Elle n'était pas sur la liste des invités, et une colère froide brille dans ses yeux vert sombre, prête à éclater.
Elle s'arrête près d'une jeune oméga qui tient un plateau et prend une coupe sans un mot, comme si le geste lui appartenait. Sa démarche est si élégante qu'on dirait que le sol se déplace sous ses pas.
Cassandra est magnifique, même avec ce pli dur qui barre son front.
Ses longs cheveux noirs parfaitement lissés sont rassemblés en une queue haute, tirée avec une rigueur presque militaire.

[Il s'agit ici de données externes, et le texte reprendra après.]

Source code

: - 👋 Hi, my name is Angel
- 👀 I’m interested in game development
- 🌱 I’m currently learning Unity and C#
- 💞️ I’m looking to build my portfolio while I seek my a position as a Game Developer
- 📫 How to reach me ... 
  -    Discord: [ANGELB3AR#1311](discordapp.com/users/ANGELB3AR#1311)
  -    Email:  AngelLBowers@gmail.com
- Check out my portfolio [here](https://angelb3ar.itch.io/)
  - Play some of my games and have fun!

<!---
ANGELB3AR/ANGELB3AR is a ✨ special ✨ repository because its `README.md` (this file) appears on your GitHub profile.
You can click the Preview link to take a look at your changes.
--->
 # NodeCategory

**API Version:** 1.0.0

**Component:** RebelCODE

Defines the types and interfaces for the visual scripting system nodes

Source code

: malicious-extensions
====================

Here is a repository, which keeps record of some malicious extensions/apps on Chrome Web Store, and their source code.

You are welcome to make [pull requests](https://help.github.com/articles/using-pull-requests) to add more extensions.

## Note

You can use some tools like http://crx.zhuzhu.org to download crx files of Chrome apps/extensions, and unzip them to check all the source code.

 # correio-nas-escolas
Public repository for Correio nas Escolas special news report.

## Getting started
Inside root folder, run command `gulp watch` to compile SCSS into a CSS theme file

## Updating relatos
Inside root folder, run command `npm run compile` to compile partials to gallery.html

Sa robe de soie verte laisse son dos nu, souligné d'une mince ceinture en cuir qui met en valeur sa taille fine. Chaque détail semble calculé pour affirmer : je suis la Luna.
Elle boit une gorgée, ses lèvres rouges se posant brièvement contre le cristal, puis elle observe la salle. Son regard glisse d'oméga en oméga, avec une répulsion ouverte, sans chercher à être discrète.
Jusqu'à ce qu'il se bloque sur moi.
Je sens son hostilité comme une main glacée enroulée autour de ma gorge. Elle me hait. Pas une rancœur discrète, pas une simple jalousie. Une haine franche, brûlante, qui me traverse comme du poison.